Make Phoenix Even Faster with a GenServer-backed Key Value Store

Josh Clayton

As developers, many of us build breakable toys in various programming languages when learning something new; the goal is to learn the language and not the intricacies of a new product, after all! Some of us reach for todo apps, others a messaging clone. If you’re like me, though, it’s URL shorteners.

I built my most recent URL shortener in Elixir, and decided to see how much raw speed I could get out of the application by using GenServer - Generic Server - to build out a key-value store to bypass the database when possible.

State in Elixir

A GenServer is one mechanism for leveraging state in Elixir, so it’s the perfect use for a transient, in-memory cache. In this example, I’ll be caching the Struct straight from Ecto and using the slug from the URL to determine the cache key.

Cache Interface

Now that we understand the underlying mechanism we’ll be using, the cache behavior is the next step:

# lib/link_cache/cache.ex

defmodule LinkCache.Cache do
  def fetch(slug, default_value_function) do
    case get(slug) do
      {:not_found} -> set(slug, default_value_function.())
      {:found, result} -> result
    end
  end
end

We’ll use LinkCache.Cache.fetch/2 to provide both a slug for lookup and a function to execute to populate the cache if no value is found. While LinkCache.Cache.get/1 and LinkCache.Cache.set/2 don’t exist yet, we can infer behavior: LinkCache.Cache.get/1 will either return a tuple of {:not_found} (at which point we’ll call LinkCache.Cache.set/2 to assign the value and return it), or {:found, result}, at which point we return the result directly.

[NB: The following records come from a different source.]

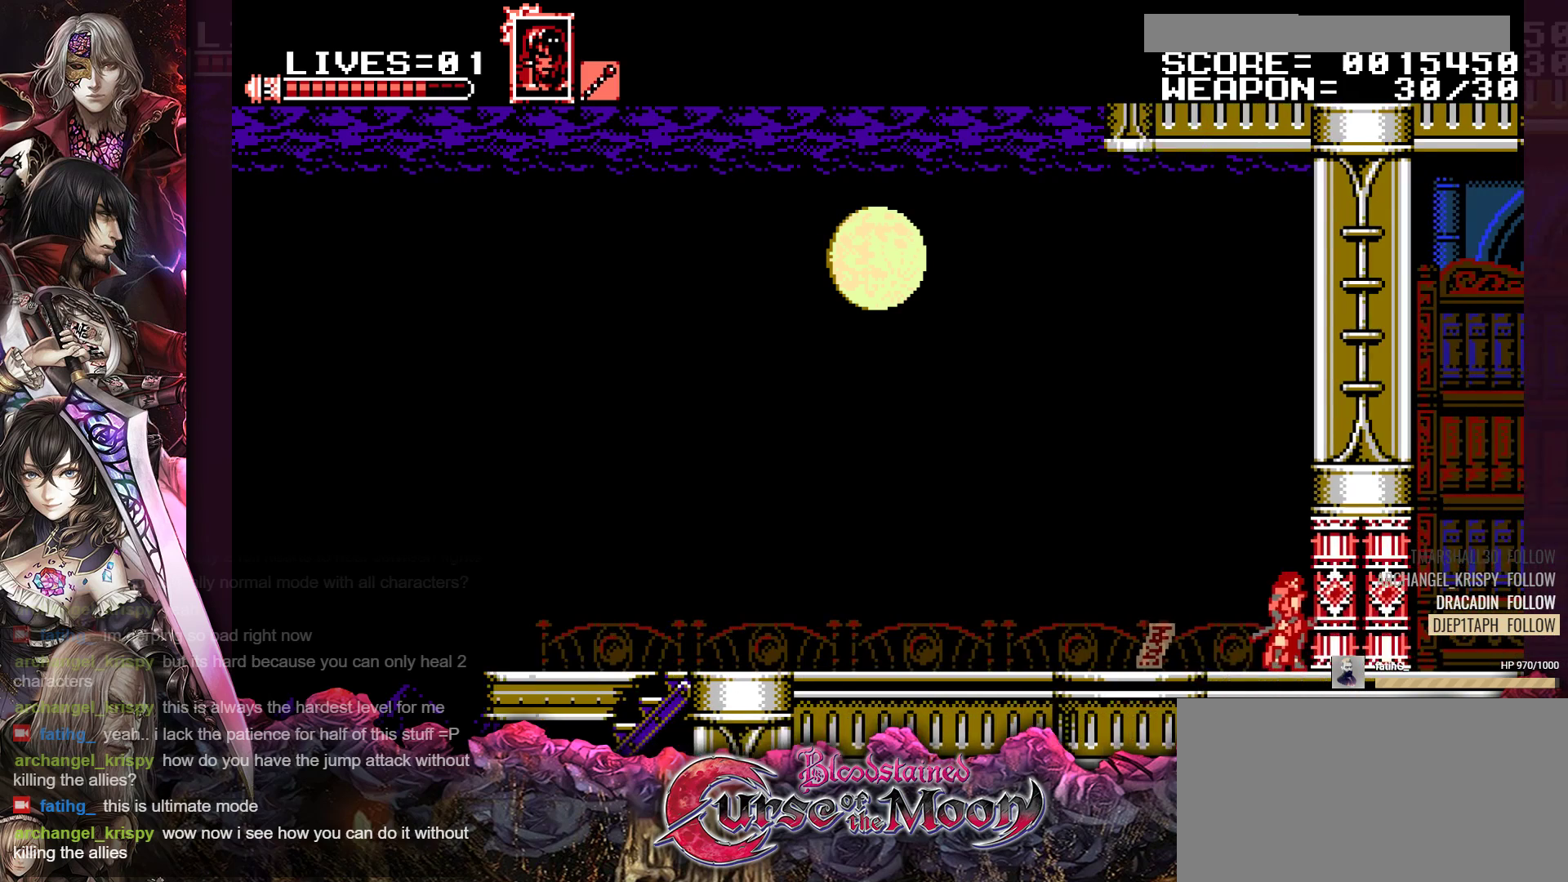
{"buttons": [], "events": [[83, "DPAD_RIGHT", "up"]]}
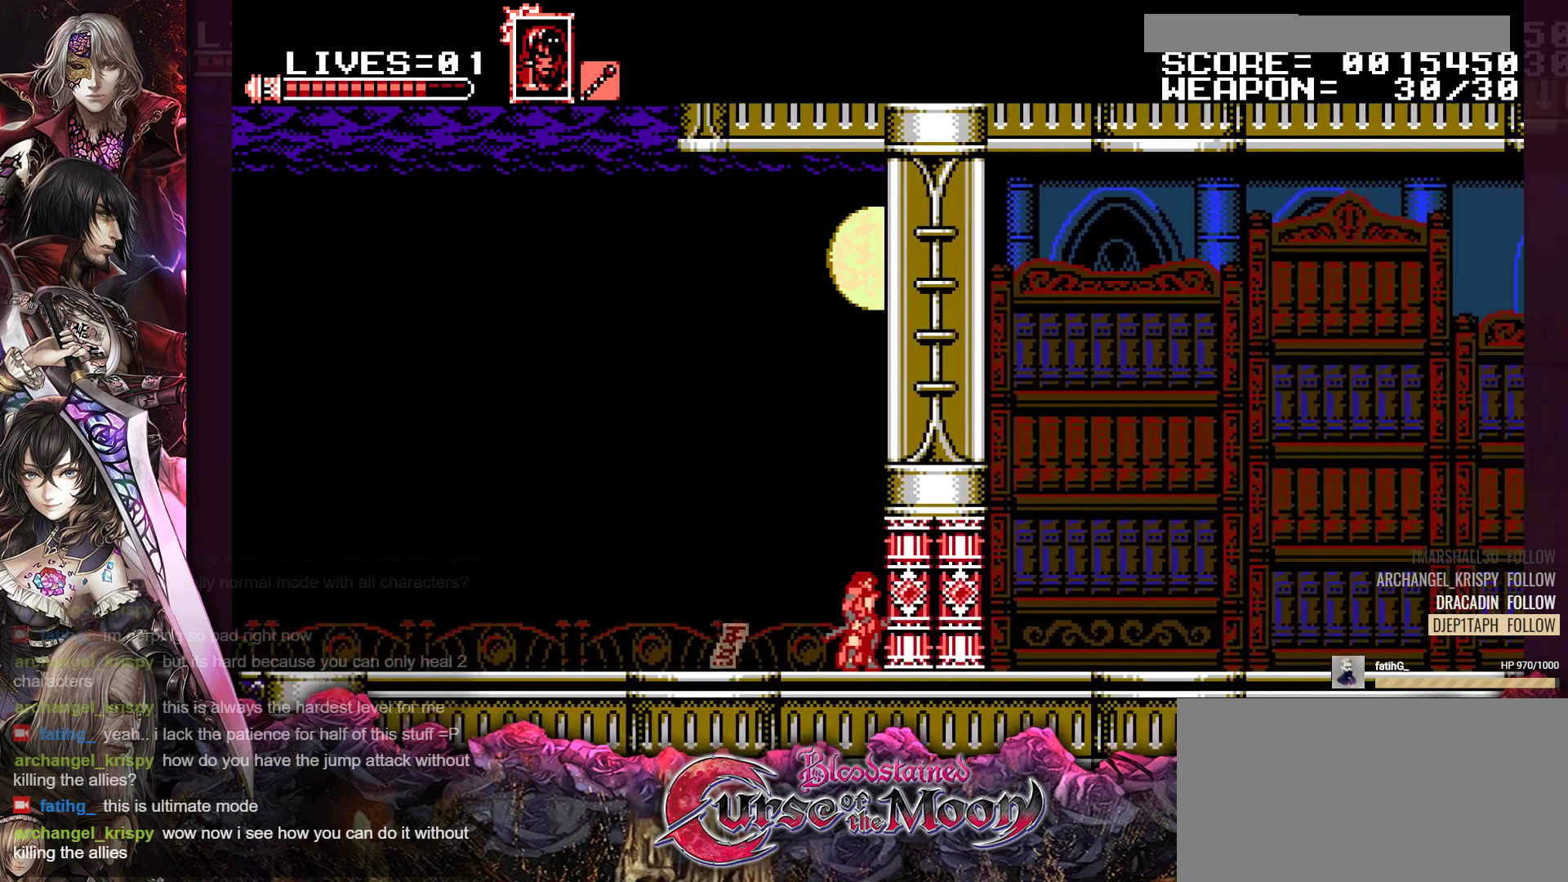
{"buttons": ["DPAD_RIGHT"], "events": [[450, "DPAD_RIGHT", "down"]]}
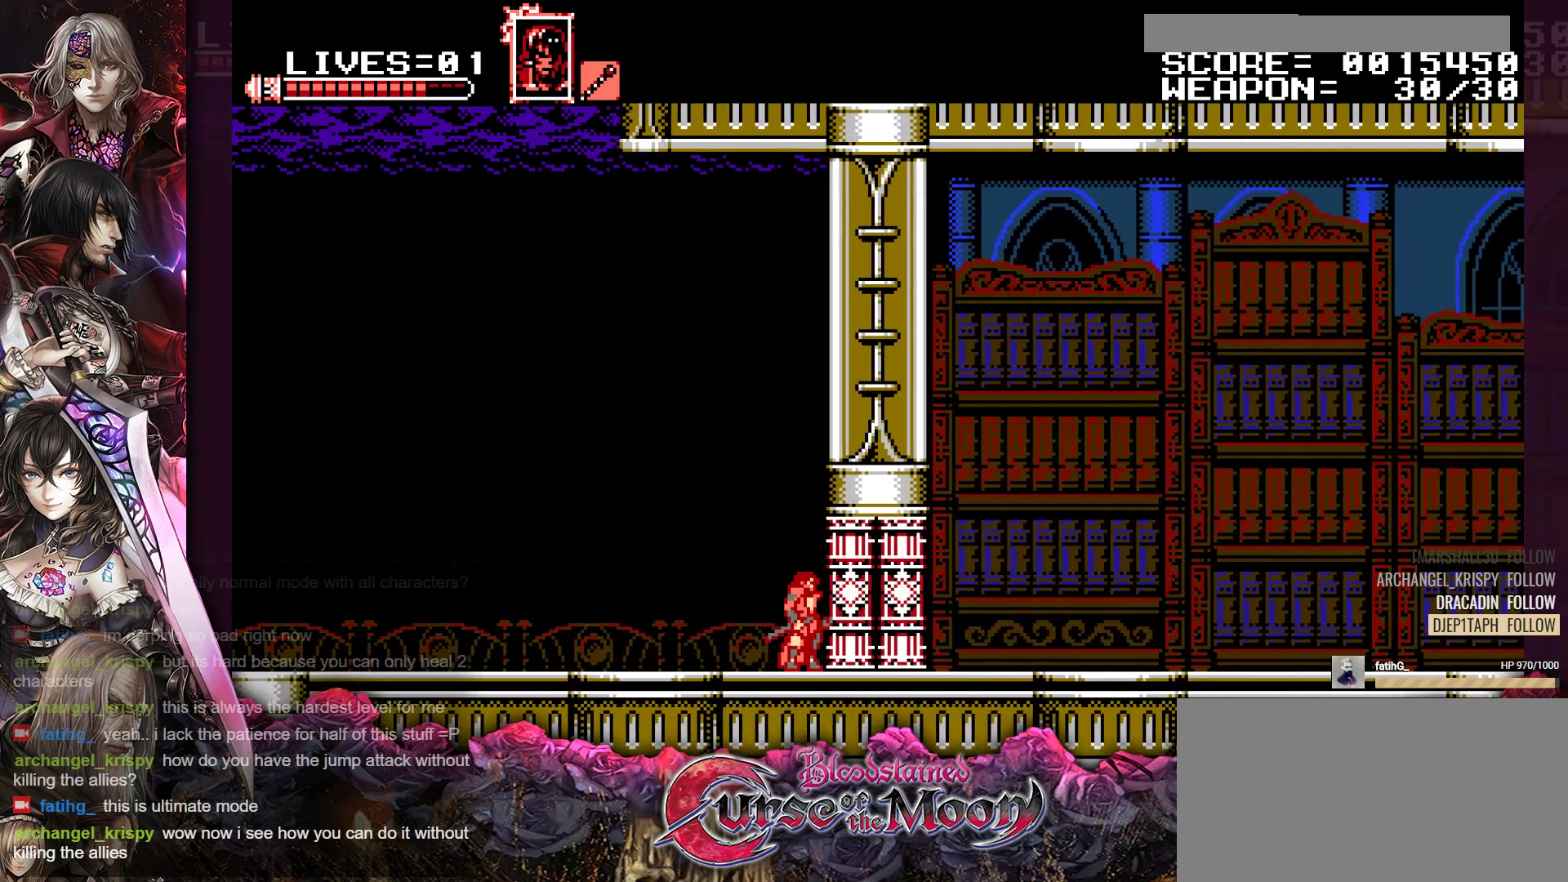
{"buttons": [], "events": [[267, "DPAD_RIGHT", "up"]]}
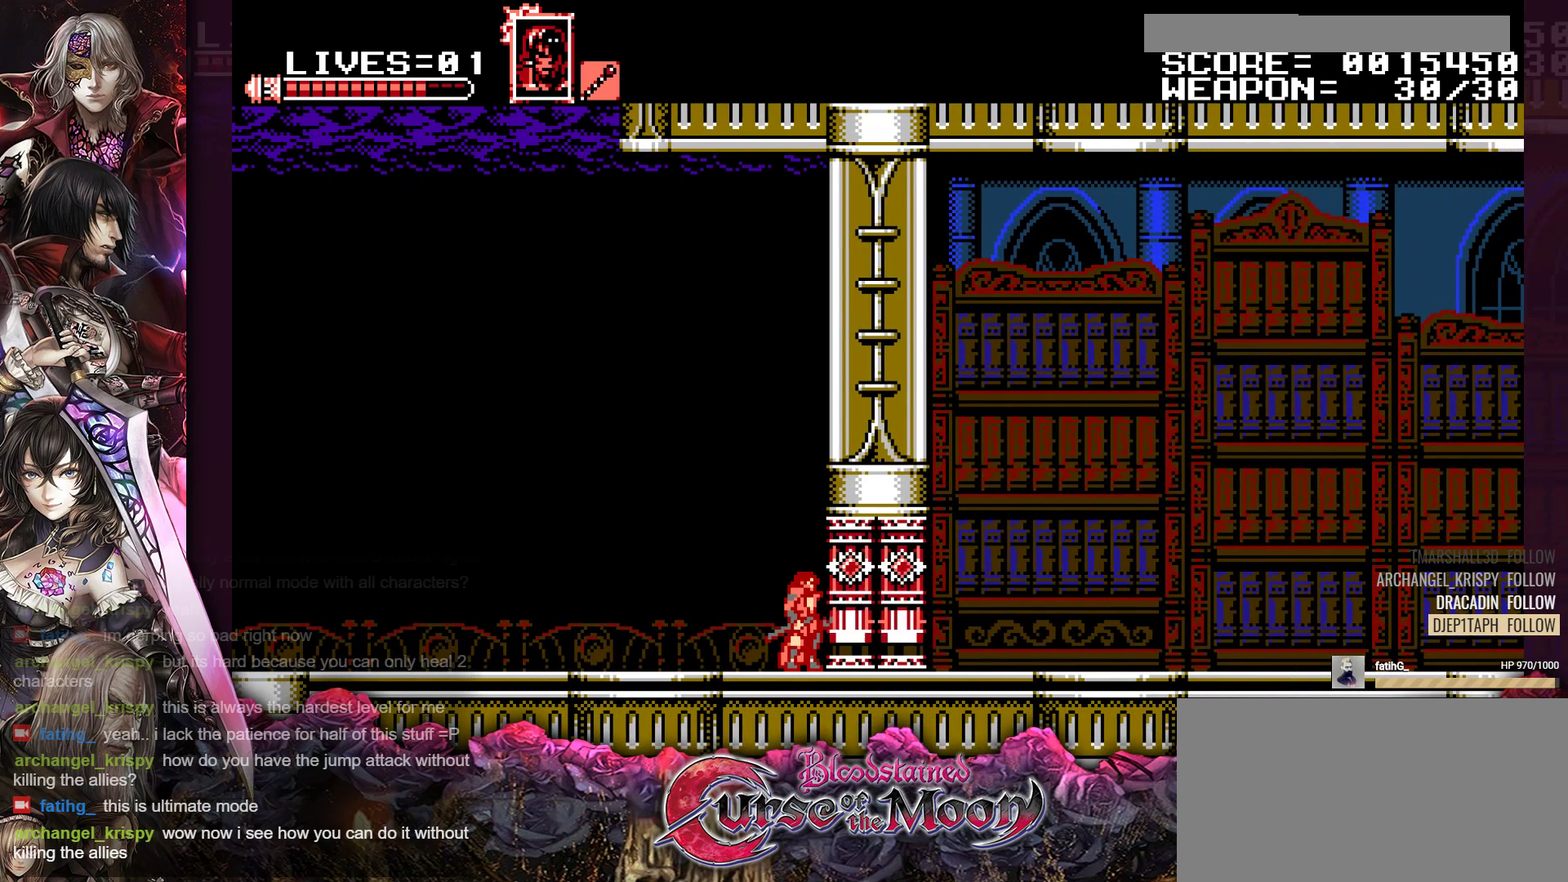
{"buttons": [], "events": []}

To leverage this, let’s change RedirectTo.RedirectController:

--- a/web/controllers/redirect_controller.ex
+++ b/web/controllers/redirect_controller.ex
@@ -3,7 +3,9 @@ defmodule RedirectTo.RedirectController do
   alias RedirectTo.Queries

   def show(conn, %{"slug" => slug}) do
-    link = Queries.Link.by_slug(slug) |> Repo.one
+    link = LinkCache.Cache.fetch(slug, fn ->
+      Queries.Link.by_slug(slug) |> Repo.one
+    end)

     redirect conn, external: link.long_url
   end

Digging into our cache

With our usage out of the way, let’s build out the rest of LinkCache.Cache.

# lib/link_cache/cache.ex

defmodule LinkCache.Cache do
  use GenServer

  def start_link(opts \\ []) do
    GenServer.start_link(__MODULE__, [
      {:ets_table_name, :link_cache_table},
      {:log_limit, 1_000_000}
    ], opts)
  end

  def fetch(slug, default_value_function) do
    case get(slug) do
      {:not_found} -> set(slug, default_value_function.())
      {:found, result} -> result
    end
  end

  defp get(slug) do
    case GenServer.call(__MODULE__, {:get, slug}) do
      [] -> {:not_found}
      [{_slug, result}] -> {:found, result}
    end
  end

  defp set(slug, value) do
    GenServer.call(__MODULE__, {:set, slug, value})
  end

  # GenServer callbacks

  def handle_call({:get, slug}, _from, state) do
    %{ets_table_name: ets_table_name} = state
    result = :ets.lookup(ets_table_name, slug)
    {:reply, result, state}
  end

  def handle_call({:set, slug, value}, _from, state) do
    %{ets_table_name: ets_table_name} = state
    true = :ets.insert(ets_table_name, {slug, value})
    {:reply, value, state}
  end

  def init(args) do
    [{:ets_table_name, ets_table_name}, {:log_limit, log_limit}] = args

    :ets.new(ets_table_name, [:named_table, :set, :private])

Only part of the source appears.